No. MOTS-c is a 16-residue mitochondrial-derived peptide encoded in mitochondrial DNA, while NAD+ is a small-molecule dinucleotide coenzyme. They are different classes of compound and are not chemical analogues of each other.
Why are MOTS-c and NAD+ compared in longevity research?
Both intersect mitochondrial and metabolic biology and both have been examined in ageing-related models.

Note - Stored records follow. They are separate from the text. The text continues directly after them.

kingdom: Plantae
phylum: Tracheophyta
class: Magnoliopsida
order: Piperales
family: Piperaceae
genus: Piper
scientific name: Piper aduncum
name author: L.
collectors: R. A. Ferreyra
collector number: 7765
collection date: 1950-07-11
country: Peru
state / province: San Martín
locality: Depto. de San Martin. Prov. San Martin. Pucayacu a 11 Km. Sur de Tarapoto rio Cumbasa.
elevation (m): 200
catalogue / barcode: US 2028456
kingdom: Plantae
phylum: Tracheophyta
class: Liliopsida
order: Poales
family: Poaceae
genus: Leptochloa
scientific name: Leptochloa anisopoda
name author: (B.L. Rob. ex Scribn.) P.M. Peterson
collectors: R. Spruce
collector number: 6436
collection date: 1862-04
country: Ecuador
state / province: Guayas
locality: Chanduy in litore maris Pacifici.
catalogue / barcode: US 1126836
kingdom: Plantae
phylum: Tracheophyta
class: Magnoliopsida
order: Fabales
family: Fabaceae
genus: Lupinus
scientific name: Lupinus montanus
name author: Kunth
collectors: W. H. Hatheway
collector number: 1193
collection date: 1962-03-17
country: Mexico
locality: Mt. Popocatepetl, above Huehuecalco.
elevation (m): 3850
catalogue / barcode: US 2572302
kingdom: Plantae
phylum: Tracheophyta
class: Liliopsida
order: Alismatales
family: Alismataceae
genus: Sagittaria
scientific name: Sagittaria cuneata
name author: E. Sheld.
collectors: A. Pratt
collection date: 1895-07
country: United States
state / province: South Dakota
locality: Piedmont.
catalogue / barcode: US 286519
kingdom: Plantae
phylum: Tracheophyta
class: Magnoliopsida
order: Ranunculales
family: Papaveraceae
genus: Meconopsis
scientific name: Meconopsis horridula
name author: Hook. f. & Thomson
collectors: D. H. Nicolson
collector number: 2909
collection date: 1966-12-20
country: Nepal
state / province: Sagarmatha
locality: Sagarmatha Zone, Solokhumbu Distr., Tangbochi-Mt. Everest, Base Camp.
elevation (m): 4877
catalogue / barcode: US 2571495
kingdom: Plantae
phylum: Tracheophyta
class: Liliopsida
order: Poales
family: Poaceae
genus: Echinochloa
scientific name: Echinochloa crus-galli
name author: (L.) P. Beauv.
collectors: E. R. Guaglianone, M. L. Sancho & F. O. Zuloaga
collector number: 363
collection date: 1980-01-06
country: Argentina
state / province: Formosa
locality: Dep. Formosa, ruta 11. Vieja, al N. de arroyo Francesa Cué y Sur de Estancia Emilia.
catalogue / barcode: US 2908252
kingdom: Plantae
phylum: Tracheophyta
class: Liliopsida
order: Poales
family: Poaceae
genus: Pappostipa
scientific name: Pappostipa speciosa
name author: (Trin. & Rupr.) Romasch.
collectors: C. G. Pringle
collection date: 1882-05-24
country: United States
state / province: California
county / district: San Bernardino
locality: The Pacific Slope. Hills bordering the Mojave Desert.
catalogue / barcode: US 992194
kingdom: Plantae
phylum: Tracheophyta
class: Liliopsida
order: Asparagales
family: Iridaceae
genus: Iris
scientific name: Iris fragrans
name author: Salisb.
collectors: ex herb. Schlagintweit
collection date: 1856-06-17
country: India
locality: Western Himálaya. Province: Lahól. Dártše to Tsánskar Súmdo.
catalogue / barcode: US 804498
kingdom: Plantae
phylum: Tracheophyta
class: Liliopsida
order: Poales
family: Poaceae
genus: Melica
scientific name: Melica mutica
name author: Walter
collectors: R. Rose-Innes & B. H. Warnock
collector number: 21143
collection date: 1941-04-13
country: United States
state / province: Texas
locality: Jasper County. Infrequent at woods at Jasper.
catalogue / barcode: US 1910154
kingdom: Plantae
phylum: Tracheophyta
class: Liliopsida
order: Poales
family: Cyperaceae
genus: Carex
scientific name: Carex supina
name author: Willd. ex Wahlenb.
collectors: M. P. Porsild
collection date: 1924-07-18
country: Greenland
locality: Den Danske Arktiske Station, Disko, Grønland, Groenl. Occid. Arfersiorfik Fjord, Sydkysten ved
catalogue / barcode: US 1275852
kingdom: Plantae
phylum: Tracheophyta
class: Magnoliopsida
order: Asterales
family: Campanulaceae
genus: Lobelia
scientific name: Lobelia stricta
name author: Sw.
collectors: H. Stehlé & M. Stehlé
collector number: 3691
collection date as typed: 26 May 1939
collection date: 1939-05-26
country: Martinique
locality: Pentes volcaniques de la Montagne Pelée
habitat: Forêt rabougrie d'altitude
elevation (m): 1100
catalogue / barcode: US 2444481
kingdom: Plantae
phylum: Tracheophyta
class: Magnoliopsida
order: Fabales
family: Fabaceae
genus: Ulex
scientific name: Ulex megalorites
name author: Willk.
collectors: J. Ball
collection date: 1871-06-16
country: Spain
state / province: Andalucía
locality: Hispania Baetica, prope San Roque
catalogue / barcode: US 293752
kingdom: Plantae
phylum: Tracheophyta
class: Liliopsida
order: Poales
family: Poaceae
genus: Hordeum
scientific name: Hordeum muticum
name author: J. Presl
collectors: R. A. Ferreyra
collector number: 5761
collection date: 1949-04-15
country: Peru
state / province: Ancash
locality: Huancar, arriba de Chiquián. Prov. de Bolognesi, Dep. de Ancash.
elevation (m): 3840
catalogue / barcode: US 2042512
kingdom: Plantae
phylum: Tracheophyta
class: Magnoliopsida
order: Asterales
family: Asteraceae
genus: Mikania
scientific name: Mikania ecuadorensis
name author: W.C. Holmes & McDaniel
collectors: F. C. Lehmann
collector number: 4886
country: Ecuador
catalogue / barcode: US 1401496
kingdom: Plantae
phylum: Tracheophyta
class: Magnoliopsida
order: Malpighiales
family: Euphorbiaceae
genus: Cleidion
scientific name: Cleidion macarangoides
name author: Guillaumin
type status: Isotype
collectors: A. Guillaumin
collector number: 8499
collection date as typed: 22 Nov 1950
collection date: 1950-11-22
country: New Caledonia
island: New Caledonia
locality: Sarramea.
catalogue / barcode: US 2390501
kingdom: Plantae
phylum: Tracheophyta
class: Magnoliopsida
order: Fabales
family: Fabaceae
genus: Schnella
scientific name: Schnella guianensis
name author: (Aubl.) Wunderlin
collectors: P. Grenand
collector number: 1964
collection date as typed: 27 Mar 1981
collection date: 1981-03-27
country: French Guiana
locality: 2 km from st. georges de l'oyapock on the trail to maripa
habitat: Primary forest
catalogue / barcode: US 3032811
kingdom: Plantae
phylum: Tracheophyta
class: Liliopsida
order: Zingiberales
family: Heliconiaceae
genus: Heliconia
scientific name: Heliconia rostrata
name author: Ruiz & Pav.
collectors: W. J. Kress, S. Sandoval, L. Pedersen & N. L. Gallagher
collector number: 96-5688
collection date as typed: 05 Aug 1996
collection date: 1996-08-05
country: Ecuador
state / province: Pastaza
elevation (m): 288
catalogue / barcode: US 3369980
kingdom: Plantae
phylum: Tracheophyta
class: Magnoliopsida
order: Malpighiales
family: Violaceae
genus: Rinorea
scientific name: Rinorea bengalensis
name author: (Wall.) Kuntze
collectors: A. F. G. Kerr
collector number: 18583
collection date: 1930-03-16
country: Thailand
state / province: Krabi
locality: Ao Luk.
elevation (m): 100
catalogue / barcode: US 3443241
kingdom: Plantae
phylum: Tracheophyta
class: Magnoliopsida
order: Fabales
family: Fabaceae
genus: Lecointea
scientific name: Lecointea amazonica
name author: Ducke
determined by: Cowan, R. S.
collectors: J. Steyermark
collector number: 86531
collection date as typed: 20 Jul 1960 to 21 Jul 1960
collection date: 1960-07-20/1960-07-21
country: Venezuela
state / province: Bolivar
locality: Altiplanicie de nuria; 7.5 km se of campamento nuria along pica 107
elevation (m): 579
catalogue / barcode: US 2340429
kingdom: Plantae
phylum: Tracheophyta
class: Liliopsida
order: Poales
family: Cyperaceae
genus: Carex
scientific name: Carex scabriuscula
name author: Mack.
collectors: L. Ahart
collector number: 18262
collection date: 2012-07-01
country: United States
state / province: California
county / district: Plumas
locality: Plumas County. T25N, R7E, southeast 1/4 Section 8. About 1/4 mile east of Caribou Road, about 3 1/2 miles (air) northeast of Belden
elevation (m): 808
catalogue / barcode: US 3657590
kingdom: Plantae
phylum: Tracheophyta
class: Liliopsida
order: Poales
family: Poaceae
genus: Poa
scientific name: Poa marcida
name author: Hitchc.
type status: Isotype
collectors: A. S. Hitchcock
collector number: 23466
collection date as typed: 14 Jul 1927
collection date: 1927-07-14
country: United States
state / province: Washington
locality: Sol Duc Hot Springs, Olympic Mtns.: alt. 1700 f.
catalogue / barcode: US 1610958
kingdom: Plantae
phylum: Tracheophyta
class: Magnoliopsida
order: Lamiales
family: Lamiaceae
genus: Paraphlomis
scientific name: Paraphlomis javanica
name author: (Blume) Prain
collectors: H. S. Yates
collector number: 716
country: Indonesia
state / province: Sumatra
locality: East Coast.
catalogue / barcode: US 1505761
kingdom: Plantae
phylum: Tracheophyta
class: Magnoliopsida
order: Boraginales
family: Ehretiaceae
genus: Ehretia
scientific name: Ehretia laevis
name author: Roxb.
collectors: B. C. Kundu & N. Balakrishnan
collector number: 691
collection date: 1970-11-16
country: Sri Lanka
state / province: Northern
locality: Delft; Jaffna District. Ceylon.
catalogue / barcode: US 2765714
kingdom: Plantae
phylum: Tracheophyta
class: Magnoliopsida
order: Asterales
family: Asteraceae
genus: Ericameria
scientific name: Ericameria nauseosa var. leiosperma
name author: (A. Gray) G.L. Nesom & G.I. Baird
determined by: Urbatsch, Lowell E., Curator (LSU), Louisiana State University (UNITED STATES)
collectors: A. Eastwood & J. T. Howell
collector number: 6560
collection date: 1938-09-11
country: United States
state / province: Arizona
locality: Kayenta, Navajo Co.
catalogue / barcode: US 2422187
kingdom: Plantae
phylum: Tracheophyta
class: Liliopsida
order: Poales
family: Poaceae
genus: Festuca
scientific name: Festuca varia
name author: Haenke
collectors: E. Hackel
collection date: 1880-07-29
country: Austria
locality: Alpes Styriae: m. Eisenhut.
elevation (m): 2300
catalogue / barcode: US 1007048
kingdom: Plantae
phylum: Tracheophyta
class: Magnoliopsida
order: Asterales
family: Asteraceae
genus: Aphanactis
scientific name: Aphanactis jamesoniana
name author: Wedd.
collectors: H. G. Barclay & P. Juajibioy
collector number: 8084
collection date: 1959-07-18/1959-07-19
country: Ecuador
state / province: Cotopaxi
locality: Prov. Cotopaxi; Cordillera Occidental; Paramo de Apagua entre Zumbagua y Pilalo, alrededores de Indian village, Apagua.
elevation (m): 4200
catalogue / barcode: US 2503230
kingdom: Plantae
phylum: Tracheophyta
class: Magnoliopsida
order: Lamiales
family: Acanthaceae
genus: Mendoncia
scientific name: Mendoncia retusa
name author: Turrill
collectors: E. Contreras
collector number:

MOTS-c is studied around the AMPK metabolic-stress pathway, and NAD+ is studied around the sirtuin and PARP enzymes that depend on it, so they appear together as complementary reference points.
Which pathways is each one most associated with?
In the published literature MOTS-c is most associated with the folate–AICAR–AMPK axis and metabolic-homeostasis endpoints, while NAD+ is most associated with sirtuin deacylation, PARP-driven DNA repair, and cellular redox balance.
What purity and form does ERC supply for research?
Both are supplied as lyophilised powder at ≥98% HPLC purity, intended strictly for in-vitro laboratory research only.
Disclaimer: This information is compiled from published peer-reviewed literature and is provided for educational and research reference purposes only. It does not constitute medical advice. The compounds referenced here, sold by Enhanced Research Compounds, are intended exclusively for in-vitro research and laboratory use. They are not therapeutic goods, are not listed on the ARTG, and are not approved for human or animal consumption.